For more information on Khadija Saye’s silkscreen prints click here.

To enquire about Khadija Saye’s silkscreen print portfolio box set click here.

In memory of Khadija Saye, and inspired by her life, the Khadija Saye IntoArts Programme was launched in 2019. The programme, founded by social historian and visual artist Nicola Green and IntoUniversity, a national education charity, brings together and introduces new, arts-focused activities to young people through IntoUniversity's already established programme.

IntoUniversity serves disadvantaged young people across 31 local community learning centres, working with children from age seven upwards, and opening young people's minds to the power of education by providing ongoing academic support, mentoring and aspiration-raising activities.
From the age of seven, Saye's talent was nurtured by IntoUniversity. She attended IntoUniversity's Carnival Arts Programme, where her instinctive creativity was ignited, nurtured and developed over successive summers. For more than ten years Saye received support with her learning and encouragement for her ambitions.

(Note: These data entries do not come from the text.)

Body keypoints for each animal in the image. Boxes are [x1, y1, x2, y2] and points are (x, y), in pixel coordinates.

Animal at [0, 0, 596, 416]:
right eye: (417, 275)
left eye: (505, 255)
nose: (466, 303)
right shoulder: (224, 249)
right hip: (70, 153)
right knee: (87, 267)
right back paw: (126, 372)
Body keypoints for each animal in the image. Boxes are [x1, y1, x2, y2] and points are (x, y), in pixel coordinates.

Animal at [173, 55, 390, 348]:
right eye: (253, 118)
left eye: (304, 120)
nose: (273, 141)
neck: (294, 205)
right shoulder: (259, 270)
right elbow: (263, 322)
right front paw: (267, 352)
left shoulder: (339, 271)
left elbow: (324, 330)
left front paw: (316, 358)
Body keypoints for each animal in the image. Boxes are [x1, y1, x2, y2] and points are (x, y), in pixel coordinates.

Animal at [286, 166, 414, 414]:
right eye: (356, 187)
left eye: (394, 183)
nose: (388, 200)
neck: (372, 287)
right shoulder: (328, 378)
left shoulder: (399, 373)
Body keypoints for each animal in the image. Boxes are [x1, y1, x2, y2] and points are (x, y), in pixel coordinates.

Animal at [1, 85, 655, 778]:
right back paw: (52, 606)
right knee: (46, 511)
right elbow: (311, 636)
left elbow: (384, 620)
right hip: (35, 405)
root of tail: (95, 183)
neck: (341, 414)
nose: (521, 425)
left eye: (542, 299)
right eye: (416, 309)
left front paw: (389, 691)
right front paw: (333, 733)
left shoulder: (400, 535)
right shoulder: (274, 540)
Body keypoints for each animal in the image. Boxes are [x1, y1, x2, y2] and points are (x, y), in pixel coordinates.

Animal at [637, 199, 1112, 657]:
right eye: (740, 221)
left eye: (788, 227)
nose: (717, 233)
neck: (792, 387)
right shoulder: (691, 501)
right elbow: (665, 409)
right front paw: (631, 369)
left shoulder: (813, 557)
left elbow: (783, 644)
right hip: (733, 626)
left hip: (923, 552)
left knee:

Through IntoUniversity, she was awarded an Arnold Foundation Scholarship for sixth form at Rugby School where she discovered her talent for photography. IntoUniversity also supported Saye in her journey to the University for the Creative Arts where she studied photography.

In disadvantaged communities across the UK there are many other young people who, like Khadija, could benefit from support in order to achieve their ambitions. The Khadija Saye lntoArts Programme will enable more young people to follow in her footsteps and show the originality of their voice and their talent.